For 1, it’s binary format is 001, set bits is 1.
For 2, it’s binary format is 010, set bits is 1.
For 3, it’s binary format is 011, set bits is 2.
First we shall see if we can find any pattern
From the above image, we can see a pattern. The pattern is
arr[i] = arr[i/2] + i % 2
arr[0] = 0
arr[1] = arr[1/2] + 1 % 2
= 0 + 1 = 1
arr[2] = arr[2/2] + 2 % 2
= 1 + 0 = 1
arr[3] = arr[3/2] + 3 % 2
= 1 + 1 = 2
arr[4] = arr[4/2] + 4 % 2
= 1 + 0 = 1
So how can we do this by bit manipulation?
It can be done as below:
- To get the mod value, as we are getting the modulo of 2, the remainder will be either 0 or 1.

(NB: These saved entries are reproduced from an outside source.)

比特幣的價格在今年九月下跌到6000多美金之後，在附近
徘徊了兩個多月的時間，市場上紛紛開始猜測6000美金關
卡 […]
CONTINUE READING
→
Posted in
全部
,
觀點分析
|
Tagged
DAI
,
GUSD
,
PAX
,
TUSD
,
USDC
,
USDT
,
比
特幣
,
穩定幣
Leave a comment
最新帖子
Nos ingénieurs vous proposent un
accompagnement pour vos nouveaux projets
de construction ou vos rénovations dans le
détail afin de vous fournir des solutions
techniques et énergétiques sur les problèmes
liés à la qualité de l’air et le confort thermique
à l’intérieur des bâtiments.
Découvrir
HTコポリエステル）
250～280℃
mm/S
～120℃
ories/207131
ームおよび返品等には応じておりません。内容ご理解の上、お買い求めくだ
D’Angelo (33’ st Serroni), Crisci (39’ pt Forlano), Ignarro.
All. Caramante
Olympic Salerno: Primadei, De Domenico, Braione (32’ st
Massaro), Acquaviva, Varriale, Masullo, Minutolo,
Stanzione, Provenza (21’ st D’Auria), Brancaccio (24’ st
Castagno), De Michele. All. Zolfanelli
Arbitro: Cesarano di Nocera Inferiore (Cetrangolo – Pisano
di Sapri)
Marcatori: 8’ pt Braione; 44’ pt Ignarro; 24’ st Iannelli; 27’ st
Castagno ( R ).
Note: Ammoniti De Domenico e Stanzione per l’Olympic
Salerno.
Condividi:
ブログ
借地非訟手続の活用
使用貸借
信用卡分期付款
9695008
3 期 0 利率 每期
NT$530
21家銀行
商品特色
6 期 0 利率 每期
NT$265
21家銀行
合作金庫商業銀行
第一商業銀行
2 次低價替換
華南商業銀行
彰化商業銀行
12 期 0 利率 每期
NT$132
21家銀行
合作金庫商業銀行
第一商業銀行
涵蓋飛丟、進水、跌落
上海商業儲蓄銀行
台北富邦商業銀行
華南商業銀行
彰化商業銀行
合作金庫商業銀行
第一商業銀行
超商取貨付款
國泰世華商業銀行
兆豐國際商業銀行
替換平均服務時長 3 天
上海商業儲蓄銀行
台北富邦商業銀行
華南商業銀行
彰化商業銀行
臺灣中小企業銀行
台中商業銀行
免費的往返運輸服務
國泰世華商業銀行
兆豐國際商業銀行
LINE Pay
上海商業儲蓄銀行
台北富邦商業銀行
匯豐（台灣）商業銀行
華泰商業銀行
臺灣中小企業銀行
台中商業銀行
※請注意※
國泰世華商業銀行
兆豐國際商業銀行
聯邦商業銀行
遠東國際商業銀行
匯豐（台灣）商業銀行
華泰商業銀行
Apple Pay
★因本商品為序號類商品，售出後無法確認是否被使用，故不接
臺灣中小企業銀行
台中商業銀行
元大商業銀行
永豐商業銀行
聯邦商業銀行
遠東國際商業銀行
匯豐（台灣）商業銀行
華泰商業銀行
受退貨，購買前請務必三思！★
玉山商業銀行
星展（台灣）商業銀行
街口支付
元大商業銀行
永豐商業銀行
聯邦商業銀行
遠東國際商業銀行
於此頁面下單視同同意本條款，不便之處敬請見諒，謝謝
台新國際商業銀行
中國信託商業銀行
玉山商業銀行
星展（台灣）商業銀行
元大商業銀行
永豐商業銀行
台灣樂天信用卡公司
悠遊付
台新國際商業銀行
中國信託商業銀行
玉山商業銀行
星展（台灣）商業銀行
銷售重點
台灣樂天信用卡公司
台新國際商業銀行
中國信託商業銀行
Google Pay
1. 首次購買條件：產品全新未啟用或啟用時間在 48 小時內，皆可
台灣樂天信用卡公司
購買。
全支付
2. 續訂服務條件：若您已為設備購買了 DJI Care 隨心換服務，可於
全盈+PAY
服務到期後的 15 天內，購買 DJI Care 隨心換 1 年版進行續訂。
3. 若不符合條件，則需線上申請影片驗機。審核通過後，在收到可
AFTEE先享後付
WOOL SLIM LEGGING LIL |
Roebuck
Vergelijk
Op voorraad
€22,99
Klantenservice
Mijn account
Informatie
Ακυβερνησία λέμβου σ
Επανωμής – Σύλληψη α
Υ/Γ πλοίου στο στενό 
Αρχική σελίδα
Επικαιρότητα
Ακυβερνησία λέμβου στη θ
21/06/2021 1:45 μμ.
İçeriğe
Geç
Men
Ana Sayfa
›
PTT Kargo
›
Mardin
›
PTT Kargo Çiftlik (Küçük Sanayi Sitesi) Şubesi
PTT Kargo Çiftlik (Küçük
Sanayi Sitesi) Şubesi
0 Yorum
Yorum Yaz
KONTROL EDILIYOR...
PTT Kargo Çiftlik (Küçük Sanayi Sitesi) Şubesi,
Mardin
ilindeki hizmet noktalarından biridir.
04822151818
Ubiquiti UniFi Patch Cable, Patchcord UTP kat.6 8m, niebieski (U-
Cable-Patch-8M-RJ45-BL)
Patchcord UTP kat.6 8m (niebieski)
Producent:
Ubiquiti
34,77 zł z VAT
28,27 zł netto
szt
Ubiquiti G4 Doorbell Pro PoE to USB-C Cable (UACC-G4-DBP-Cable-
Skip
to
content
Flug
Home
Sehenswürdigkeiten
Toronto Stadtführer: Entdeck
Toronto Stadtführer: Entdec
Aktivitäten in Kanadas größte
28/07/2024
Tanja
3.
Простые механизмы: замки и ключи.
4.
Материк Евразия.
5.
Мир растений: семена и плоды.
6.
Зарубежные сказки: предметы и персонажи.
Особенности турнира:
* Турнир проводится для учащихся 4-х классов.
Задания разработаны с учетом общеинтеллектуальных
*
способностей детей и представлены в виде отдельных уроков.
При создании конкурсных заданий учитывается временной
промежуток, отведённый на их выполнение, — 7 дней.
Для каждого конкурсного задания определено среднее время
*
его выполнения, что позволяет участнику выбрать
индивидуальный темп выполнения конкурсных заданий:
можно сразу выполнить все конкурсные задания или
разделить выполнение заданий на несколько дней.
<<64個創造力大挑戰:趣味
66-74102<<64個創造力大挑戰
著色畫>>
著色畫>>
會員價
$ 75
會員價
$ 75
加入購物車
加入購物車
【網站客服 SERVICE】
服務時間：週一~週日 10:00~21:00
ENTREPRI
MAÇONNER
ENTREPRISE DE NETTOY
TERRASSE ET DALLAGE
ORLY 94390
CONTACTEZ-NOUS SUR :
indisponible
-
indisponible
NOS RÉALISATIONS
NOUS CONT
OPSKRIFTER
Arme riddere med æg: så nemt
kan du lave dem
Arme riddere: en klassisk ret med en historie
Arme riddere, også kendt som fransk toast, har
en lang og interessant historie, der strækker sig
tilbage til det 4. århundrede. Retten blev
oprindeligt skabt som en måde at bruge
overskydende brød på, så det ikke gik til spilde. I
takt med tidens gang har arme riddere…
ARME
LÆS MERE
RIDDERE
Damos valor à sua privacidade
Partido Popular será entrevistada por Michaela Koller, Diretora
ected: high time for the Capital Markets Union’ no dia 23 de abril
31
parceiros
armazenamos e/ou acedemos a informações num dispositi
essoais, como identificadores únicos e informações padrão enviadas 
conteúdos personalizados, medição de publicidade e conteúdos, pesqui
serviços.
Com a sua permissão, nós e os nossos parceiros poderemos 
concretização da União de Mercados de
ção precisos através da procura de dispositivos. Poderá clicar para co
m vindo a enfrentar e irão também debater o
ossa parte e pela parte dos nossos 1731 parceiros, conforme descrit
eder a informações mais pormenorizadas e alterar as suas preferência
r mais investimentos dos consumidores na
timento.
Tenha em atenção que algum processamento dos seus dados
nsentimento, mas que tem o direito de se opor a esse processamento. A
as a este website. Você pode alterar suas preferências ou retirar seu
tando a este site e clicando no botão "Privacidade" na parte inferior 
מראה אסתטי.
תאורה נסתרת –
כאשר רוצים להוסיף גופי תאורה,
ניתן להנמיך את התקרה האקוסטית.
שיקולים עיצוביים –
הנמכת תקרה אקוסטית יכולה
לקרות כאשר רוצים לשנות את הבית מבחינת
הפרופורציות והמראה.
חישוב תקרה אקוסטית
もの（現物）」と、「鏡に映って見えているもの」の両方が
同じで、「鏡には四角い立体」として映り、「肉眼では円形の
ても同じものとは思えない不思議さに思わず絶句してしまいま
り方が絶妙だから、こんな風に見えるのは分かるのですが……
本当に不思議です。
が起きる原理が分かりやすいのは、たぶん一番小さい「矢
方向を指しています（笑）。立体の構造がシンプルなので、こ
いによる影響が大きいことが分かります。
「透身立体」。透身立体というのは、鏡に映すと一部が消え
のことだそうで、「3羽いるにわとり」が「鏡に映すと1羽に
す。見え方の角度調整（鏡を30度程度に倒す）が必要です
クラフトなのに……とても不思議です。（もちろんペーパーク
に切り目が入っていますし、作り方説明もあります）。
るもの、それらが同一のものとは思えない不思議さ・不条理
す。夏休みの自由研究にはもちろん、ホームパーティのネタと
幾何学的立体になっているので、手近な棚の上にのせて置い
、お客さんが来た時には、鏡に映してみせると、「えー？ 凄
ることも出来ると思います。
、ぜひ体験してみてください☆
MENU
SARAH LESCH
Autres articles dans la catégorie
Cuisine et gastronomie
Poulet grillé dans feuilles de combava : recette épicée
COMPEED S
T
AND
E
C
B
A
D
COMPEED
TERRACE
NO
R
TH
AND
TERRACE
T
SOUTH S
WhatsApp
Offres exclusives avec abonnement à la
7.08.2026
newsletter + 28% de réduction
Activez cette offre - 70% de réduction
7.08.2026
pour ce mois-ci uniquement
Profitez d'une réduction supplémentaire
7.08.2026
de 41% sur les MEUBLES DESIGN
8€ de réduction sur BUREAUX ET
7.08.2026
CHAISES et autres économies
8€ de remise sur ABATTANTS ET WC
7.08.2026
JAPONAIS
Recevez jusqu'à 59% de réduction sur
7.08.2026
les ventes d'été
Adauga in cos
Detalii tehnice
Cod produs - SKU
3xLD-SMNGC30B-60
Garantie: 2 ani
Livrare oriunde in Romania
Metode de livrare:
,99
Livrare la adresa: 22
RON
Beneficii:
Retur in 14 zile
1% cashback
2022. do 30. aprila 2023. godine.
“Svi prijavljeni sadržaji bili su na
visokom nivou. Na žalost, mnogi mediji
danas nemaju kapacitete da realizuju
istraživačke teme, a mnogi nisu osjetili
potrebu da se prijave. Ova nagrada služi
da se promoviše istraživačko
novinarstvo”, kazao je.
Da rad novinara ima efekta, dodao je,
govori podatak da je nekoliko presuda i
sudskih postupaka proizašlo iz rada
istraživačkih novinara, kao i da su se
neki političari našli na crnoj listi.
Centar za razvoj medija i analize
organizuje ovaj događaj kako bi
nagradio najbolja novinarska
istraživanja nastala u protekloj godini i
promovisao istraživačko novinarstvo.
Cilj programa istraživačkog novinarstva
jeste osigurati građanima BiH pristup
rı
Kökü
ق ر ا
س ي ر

Hence we can achieve it by (i & 1)
- To divide the i value by 2, we can just right shift the value by 1. As we know that if you right shift the value by 1, then it is equivalent to divide the number by 2.
[i >> 2]
Solution in C++
#include<iostream>
#include<vector>
using namespace std;
vector<int> count_bits(int num)
{
vector<int> res(num + 1, 0);
for (int i = 1; i <= num; ++i)
{
res[i] = res[i >> 1] + (i & 1);
}
return res;
}
int main()
{
int num = 3;
cout<<"Output = "<<endl;
std::vector<int> v = count_bits(num);
for (int i = 0; i < v.size(); i++)
{
cout <<v[i] << " ";
}
cout<<endl;
}